Can you update the data below so that every "absolute pixels" becomes "image pixels", with nothing else changed and the pictures left out?

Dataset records
▶

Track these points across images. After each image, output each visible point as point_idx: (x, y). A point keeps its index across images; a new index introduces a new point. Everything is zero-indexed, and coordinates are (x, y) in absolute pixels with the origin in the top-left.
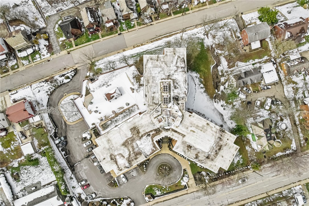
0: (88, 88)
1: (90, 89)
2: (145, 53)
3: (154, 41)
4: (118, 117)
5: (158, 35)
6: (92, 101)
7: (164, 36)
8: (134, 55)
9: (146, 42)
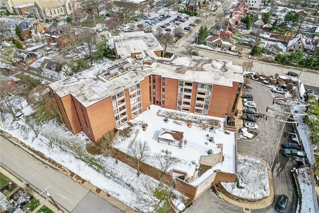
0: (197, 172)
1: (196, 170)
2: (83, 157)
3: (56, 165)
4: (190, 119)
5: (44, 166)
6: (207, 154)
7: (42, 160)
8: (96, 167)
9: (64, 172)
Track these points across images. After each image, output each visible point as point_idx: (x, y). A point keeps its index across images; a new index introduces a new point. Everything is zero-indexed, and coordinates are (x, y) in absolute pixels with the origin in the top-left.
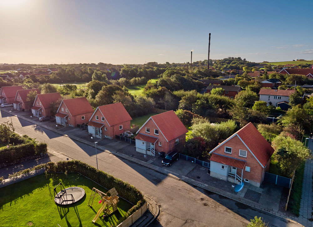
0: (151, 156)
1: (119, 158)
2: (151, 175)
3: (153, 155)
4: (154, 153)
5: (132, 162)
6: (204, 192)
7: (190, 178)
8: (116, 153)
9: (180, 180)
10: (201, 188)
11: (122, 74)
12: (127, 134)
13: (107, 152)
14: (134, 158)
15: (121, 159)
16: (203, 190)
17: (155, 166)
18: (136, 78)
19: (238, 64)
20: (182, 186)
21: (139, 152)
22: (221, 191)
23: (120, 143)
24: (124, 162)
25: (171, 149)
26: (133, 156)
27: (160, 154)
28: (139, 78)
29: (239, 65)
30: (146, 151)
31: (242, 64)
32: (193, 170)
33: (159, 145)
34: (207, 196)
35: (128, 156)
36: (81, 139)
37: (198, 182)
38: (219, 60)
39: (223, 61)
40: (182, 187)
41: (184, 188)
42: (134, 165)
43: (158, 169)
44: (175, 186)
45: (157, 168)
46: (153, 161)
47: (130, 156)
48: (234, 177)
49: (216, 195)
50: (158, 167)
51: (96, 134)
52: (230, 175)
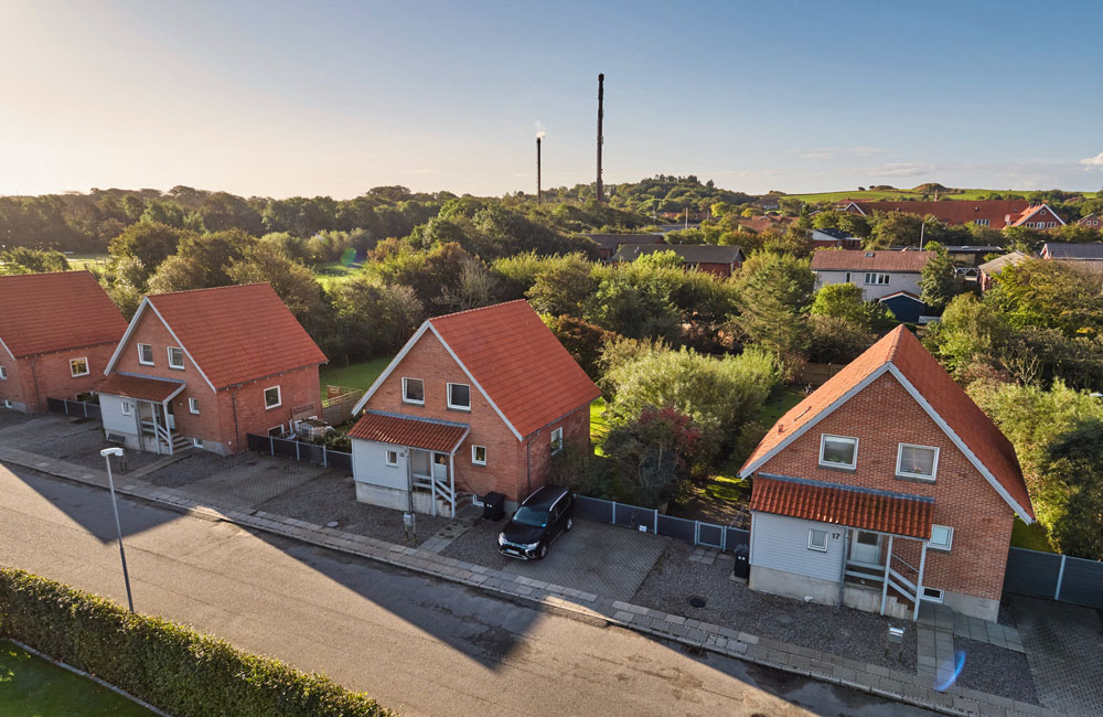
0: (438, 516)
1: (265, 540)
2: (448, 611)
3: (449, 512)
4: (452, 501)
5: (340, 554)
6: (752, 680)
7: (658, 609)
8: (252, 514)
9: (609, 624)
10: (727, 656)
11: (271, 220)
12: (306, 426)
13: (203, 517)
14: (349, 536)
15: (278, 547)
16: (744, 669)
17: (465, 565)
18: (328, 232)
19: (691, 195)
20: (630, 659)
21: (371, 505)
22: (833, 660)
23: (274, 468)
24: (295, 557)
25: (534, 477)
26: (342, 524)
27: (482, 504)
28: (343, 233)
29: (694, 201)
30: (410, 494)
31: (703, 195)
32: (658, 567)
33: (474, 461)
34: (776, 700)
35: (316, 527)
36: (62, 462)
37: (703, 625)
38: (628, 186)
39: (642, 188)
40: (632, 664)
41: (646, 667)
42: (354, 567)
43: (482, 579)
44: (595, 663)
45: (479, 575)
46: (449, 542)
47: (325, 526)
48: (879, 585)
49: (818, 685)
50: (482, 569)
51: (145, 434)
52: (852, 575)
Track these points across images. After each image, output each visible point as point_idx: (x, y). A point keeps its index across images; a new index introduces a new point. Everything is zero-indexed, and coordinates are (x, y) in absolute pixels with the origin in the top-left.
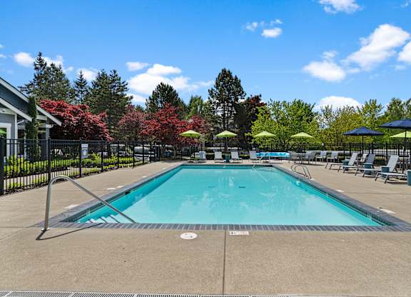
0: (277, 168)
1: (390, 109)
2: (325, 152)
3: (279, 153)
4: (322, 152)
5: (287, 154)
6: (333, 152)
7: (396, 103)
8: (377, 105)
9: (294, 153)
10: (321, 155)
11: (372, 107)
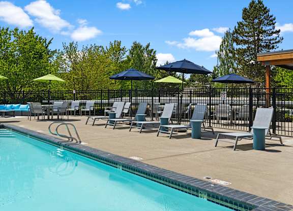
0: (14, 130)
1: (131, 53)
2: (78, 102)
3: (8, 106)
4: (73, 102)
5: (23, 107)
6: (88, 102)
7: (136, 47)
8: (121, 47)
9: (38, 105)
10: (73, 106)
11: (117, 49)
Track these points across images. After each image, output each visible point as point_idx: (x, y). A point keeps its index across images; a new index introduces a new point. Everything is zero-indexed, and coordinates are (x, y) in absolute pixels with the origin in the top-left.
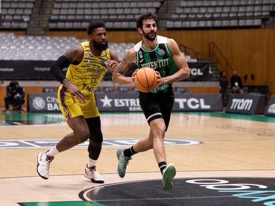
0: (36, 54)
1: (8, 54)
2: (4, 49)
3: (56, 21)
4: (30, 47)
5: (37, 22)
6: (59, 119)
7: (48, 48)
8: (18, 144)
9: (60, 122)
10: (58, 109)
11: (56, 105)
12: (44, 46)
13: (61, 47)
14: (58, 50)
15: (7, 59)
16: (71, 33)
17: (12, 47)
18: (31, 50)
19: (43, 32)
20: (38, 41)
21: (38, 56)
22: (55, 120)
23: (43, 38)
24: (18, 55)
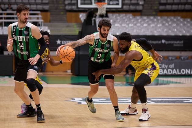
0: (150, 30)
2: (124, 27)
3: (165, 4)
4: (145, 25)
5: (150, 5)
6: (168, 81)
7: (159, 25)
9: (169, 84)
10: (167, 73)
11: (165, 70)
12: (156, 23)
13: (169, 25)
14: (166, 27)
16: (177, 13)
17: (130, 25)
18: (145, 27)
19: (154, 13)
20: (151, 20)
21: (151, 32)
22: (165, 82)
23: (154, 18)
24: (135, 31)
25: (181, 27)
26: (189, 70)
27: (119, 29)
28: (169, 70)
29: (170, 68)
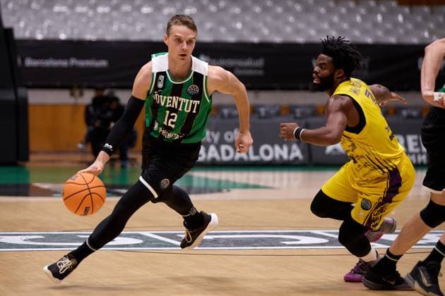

◀

> _RESPONSE TO THE EXERCISE_
Track these points across images. After each image, output each visible point as point_idx: (x, y). A point keeps its index across images; a new index introduces a new point. Everything is zero-indexed, and coordinates are (x, y) in image pixels with the origin in the top-left.
0: (88, 88)
1: (90, 89)
2: (145, 53)
3: (154, 41)
4: (118, 117)
5: (158, 35)
6: (92, 101)
7: (164, 36)
8: (134, 55)
9: (146, 42)
0: (197, 172)
1: (196, 170)
2: (83, 157)
3: (56, 165)
4: (190, 119)
5: (44, 166)
6: (207, 154)
7: (42, 160)
8: (96, 167)
9: (64, 172)
Track these points across images. After each image, output each visible point as point_idx: (x, y). A point keeps its index across images; a new index introduces a new point. Everything is zero-indexed, and coordinates are (x, y) in image pixels with the origin in the top-left.
0: (151, 156)
1: (119, 158)
2: (151, 175)
3: (153, 155)
4: (154, 153)
5: (132, 162)
6: (204, 192)
7: (190, 178)
8: (116, 153)
9: (180, 180)
10: (201, 188)
11: (122, 74)
12: (127, 134)
13: (107, 152)
14: (134, 158)
15: (121, 159)
16: (203, 190)
17: (155, 166)
18: (136, 78)
19: (238, 64)
20: (182, 186)
21: (139, 152)
22: (221, 191)
23: (120, 143)
24: (124, 162)
25: (171, 149)
26: (133, 156)
27: (160, 154)
28: (139, 78)
29: (239, 65)
30: (146, 151)
31: (242, 64)
32: (193, 170)
33: (159, 145)
34: (207, 196)
35: (128, 156)
36: (81, 139)
37: (198, 182)
38: (219, 60)
39: (223, 61)
40: (182, 187)
41: (184, 188)
42: (134, 165)
43: (158, 169)
44: (175, 186)
45: (157, 168)
46: (153, 161)
47: (130, 156)
48: (234, 177)
49: (216, 195)
50: (158, 167)
51: (96, 134)
52: (230, 175)
0: (438, 516)
1: (265, 540)
2: (448, 611)
3: (449, 512)
4: (452, 501)
5: (340, 554)
6: (752, 680)
7: (658, 609)
8: (252, 514)
9: (609, 624)
10: (727, 656)
11: (271, 220)
12: (306, 426)
13: (203, 517)
14: (349, 536)
15: (278, 547)
16: (744, 669)
17: (465, 565)
18: (328, 232)
19: (691, 195)
20: (630, 659)
21: (371, 505)
22: (833, 660)
23: (274, 468)
24: (295, 557)
25: (534, 477)
26: (342, 524)
27: (482, 504)
28: (343, 233)
29: (694, 201)
30: (410, 494)
31: (703, 195)
32: (658, 567)
33: (474, 461)
34: (776, 700)
35: (316, 527)
36: (62, 462)
37: (703, 625)
38: (628, 186)
39: (642, 188)
40: (632, 664)
41: (646, 667)
42: (354, 567)
43: (482, 579)
44: (595, 663)
45: (479, 575)
46: (449, 542)
47: (325, 526)
48: (879, 585)
49: (818, 685)
50: (482, 569)
51: (145, 434)
52: (852, 575)
Track these points across images. After each image, output each visible point as point_idx: (x, y). A point keeps its index across images; a new index introduces a new point. Everything is zero-indexed, and coordinates are (x, y) in image pixels with the origin in the top-left.
0: (277, 168)
1: (390, 109)
2: (325, 152)
3: (279, 153)
4: (322, 152)
5: (287, 154)
6: (333, 152)
7: (396, 103)
8: (377, 105)
9: (294, 153)
10: (321, 155)
11: (372, 107)
0: (14, 130)
1: (131, 53)
2: (78, 102)
3: (8, 106)
4: (73, 102)
5: (23, 107)
6: (88, 102)
7: (136, 47)
8: (121, 47)
9: (38, 105)
10: (73, 106)
11: (117, 49)
Track these points across images. After each image, output each visible point as point_idx: (x, y). A point keeps its index across images; a new index introduces a new point. Everything is zero-indexed, and coordinates are (x, y) in image pixels with the origin in the top-left.
0: (36, 54)
1: (8, 54)
2: (4, 49)
3: (56, 21)
4: (30, 47)
5: (37, 22)
6: (59, 119)
7: (48, 48)
8: (18, 144)
9: (60, 122)
10: (58, 109)
11: (56, 105)
12: (44, 46)
13: (61, 47)
14: (58, 50)
15: (7, 59)
16: (71, 33)
17: (12, 47)
18: (31, 50)
19: (43, 32)
20: (38, 41)
21: (38, 56)
22: (55, 120)
23: (43, 38)
24: (18, 55)
0: (150, 30)
2: (124, 27)
3: (165, 4)
4: (145, 25)
5: (150, 5)
6: (168, 81)
7: (159, 25)
9: (169, 84)
10: (167, 73)
11: (165, 70)
12: (156, 23)
13: (169, 25)
14: (166, 27)
16: (177, 13)
17: (130, 25)
18: (145, 27)
19: (154, 13)
20: (151, 20)
21: (151, 32)
22: (165, 82)
23: (154, 18)
24: (135, 31)
25: (181, 27)
26: (189, 70)
27: (119, 29)
28: (169, 70)
29: (170, 68)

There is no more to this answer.